Dive Brief:
- Major U.S. insurer Anthem, Inc. has given biotech Sarepta Therapeutics Inc. a lift, agreeing to cover the biotech's Duchenne muscular dystrophy drug Exondys 51 in certain instances, reversing a decision it had made last year.
- Anthem's policy now judges the exon-skipping drug as "medically necessary" if the patient has a confirmed diagnosis, remains ambulatory and has the genetic mutation which Exondys 51 specifically targets.

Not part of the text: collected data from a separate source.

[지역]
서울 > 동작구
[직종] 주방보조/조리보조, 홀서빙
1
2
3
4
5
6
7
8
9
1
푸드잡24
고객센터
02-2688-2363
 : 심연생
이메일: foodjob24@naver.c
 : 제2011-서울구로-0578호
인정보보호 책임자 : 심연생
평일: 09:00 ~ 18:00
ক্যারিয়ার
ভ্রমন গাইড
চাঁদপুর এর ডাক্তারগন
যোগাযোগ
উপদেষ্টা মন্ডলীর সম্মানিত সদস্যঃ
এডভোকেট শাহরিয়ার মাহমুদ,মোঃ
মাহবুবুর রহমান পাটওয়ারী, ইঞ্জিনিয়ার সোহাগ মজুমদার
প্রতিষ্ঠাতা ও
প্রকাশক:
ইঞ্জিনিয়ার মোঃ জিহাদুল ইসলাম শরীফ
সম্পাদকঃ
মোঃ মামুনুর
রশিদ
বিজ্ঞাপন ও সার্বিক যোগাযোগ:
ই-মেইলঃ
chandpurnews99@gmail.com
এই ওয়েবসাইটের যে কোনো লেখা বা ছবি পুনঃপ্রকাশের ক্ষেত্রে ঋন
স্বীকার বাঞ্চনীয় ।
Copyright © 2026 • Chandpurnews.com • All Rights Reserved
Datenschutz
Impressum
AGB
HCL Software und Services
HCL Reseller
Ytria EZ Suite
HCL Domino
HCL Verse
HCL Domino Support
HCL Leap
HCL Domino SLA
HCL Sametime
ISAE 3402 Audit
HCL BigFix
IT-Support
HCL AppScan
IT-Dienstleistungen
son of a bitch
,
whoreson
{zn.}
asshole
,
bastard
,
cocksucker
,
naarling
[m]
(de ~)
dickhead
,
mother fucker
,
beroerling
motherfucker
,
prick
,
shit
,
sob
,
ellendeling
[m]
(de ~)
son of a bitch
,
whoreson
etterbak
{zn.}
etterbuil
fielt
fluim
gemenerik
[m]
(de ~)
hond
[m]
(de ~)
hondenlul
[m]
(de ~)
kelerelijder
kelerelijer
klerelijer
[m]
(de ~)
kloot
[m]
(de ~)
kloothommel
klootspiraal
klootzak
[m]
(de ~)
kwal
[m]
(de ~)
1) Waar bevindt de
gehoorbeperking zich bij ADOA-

- Approval of Exondys 51 last year had stirred up controversy over the drug's true efficacy, even provoking dissent within the Food and Drug Administration's ranks.
Dive Insight:
Back in October 2016, Anthem decided against covering Exondys 51 (eteplirsen) — then newly approved — judging it to be "investigational and not medically necessary", and questioning whether the drug's observed effect on dystrophin production would confer a clinically meaningful benefit.
Payer reluctance to widely cover Exondys 51 initially looked to be major hurdle for Sarepta, but the company's commercialization efforts have gained steam this year.
Anthem's reversal does have some caveats, however. In order to be initiated on the therapy, patients must have a confirmed Duchenne muscular dystrophy diagnosis, be ambulatory, and have the correct mutation. Patients can only continue with treatment if they continue to meet all the criteria — meaning they must remain able to walk with or without a cane, walker or other assistive device.
In a statement to BioCentury, Anthem spokesperson Lori McLaughlin explained the coverage update was based on new data from Sarepta's open-label extension study that showed the drug helped stave off declines in ambulatory ability.
Exondys 51 is Sarepta's only approved drug at the moment. Sales totaled $46 million in the third quarter of this year.